*REQUIRED ACTION*. Repeat the records below exactly as they appear.

[Dataset records]
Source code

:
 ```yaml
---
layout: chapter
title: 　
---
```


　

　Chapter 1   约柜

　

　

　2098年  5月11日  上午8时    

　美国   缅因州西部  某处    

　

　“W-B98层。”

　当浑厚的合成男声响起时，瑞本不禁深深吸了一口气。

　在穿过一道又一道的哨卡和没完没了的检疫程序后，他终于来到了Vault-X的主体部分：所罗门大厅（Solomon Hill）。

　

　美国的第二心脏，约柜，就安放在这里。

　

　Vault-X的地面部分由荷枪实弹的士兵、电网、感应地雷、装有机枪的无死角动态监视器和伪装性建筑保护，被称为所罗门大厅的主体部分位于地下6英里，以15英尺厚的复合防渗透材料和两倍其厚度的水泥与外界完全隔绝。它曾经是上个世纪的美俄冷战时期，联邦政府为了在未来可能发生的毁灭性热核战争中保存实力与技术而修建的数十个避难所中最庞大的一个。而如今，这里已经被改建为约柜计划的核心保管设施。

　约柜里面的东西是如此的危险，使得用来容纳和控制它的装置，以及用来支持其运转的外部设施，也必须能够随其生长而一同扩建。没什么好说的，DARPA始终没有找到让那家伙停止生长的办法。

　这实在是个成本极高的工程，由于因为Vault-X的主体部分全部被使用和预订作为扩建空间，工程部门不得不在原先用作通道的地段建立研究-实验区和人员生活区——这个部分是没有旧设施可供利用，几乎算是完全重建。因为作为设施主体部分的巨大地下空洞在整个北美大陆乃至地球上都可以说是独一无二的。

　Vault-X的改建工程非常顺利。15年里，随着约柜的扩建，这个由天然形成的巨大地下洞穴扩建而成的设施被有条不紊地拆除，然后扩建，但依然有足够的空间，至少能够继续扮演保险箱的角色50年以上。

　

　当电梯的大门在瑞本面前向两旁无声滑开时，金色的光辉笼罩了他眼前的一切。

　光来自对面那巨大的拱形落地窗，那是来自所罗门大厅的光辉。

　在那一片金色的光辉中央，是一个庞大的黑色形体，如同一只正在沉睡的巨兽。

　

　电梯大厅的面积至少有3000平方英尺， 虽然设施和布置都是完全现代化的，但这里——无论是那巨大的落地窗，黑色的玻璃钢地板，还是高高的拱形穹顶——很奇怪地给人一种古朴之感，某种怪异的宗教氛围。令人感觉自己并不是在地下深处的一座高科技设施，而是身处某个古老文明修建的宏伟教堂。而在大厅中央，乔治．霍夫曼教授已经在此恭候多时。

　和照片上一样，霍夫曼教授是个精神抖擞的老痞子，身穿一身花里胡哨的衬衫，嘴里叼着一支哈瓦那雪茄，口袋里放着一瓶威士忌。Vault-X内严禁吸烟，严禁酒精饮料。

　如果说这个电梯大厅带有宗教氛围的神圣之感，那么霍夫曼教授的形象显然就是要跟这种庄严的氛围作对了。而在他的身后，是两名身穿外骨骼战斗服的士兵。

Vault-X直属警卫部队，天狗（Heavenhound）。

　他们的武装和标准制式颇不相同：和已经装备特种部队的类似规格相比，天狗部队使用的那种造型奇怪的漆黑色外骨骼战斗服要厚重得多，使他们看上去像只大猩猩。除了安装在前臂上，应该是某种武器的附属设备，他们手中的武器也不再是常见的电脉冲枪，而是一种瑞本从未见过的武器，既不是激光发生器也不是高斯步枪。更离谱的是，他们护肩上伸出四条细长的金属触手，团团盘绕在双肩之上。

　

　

*TASK SOLUTION*.
Source code

:
 ```yaml
---
layout: chapter
title: 　
---
```


　

　Chapter 1   约柜

　

　

　2098年  5月11日  上午8时    

　美国   缅因州西部  某处    

　

　“W-B98层。”

　当浑厚的合成男声响起时，瑞本不禁深深吸了一口气。

　在穿过一道又一道的哨卡和没完没了的检疫程序后，他终于来到了Vault-X的主体部分：所罗门大厅（Solomon Hill）。

　

　美国的第二心脏，约柜，就安放在这里。

　

　Vault-X的地面部分由荷枪实弹的士兵、电网、感应地雷、装有机枪的无死角动态监视器和伪装性建筑保护，被称为所罗门大厅的主体部分位于地下6英里，以15英尺厚的复合防渗透材料和两倍其厚度的水泥与外界完全隔绝。它曾经是上个世纪的美俄冷战时期，联邦政府为了在未来可能发生的毁灭性热核战争中保存实力与技术而修建的数十个避难所中最庞大的一个。而如今，这里已经被改建为约柜计划的核心保管设施。

　约柜里面的东西是如此的危险，使得用来容纳和控制它的装置，以及用来支持其运转的外部设施，也必须能够随其生长而一同扩建。没什么好说的，DARPA始终没有找到让那家伙停止生长的办法。

　这实在是个成本极高的工程，由于因为Vault-X的主体部分全部被使用和预订作为扩建空间，工程部门不得不在原先用作通道的地段建立研究-实验区和人员生活区——这个部分是没有旧设施可供利用，几乎算是完全重建。因为作为设施主体部分的巨大地下空洞在整个北美大陆乃至地球上都可以说是独一无二的。

　Vault-X的改建工程非常顺利。15年里，随着约柜的扩建，这个由天然形成的巨大地下洞穴扩建而成的设施被有条不紊地拆除，然后扩建，但依然有足够的空间，至少能够继续扮演保险箱的角色50年以上。

　

　当电梯的大门在瑞本面前向两旁无声滑开时，金色的光辉笼罩了他眼前的一切。

　光来自对面那巨大的拱形落地窗，那是来自所罗门大厅的光辉。

　在那一片金色的光辉中央，是一个庞大的黑色形体，如同一只正在沉睡的巨兽。

　

　电梯大厅的面积至少有3000平方英尺， 虽然设施和布置都是完全现代化的，但这里——无论是那巨大的落地窗，黑色的玻璃钢地板，还是高高的拱形穹顶——很奇怪地给人一种古朴之感，某种怪异的宗教氛围。令人感觉自己并不是在地下深处的一座高科技设施，而是身处某个古老文明修建的宏伟教堂。而在大厅中央，乔治．霍夫曼教授已经在此恭候多时。

　和照片上一样，霍夫曼教授是个精神抖擞的老痞子，身穿一身花里胡哨的衬衫，嘴里叼着一支哈瓦那雪茄，口袋里放着一瓶威士忌。Vault-X内严禁吸烟，严禁酒精饮料。

　如果说这个电梯大厅带有宗教氛围的神圣之感，那么霍夫曼教授的形象显然就是要跟这种庄严的氛围作对了。而在他的身后，是两名身穿外骨骼战斗服的士兵。

Vault-X直属警卫部队，天狗（Heavenhound）。

　他们的武装和标准制式颇不相同：和已经装备特种部队的类似规格相比，天狗部队使用的那种造型奇怪的漆黑色外骨骼战斗服要厚重得多，使他们看上去像只大猩猩。除了安装在前臂上，应该是某种武器的附属设备，他们手中的武器也不再是常见的电脉冲枪，而是一种瑞本从未见过的武器，既不是激光发生器也不是高斯步枪。更离谱的是，他们护肩上伸出四条细长的金属触手，团团盘绕在双肩之上。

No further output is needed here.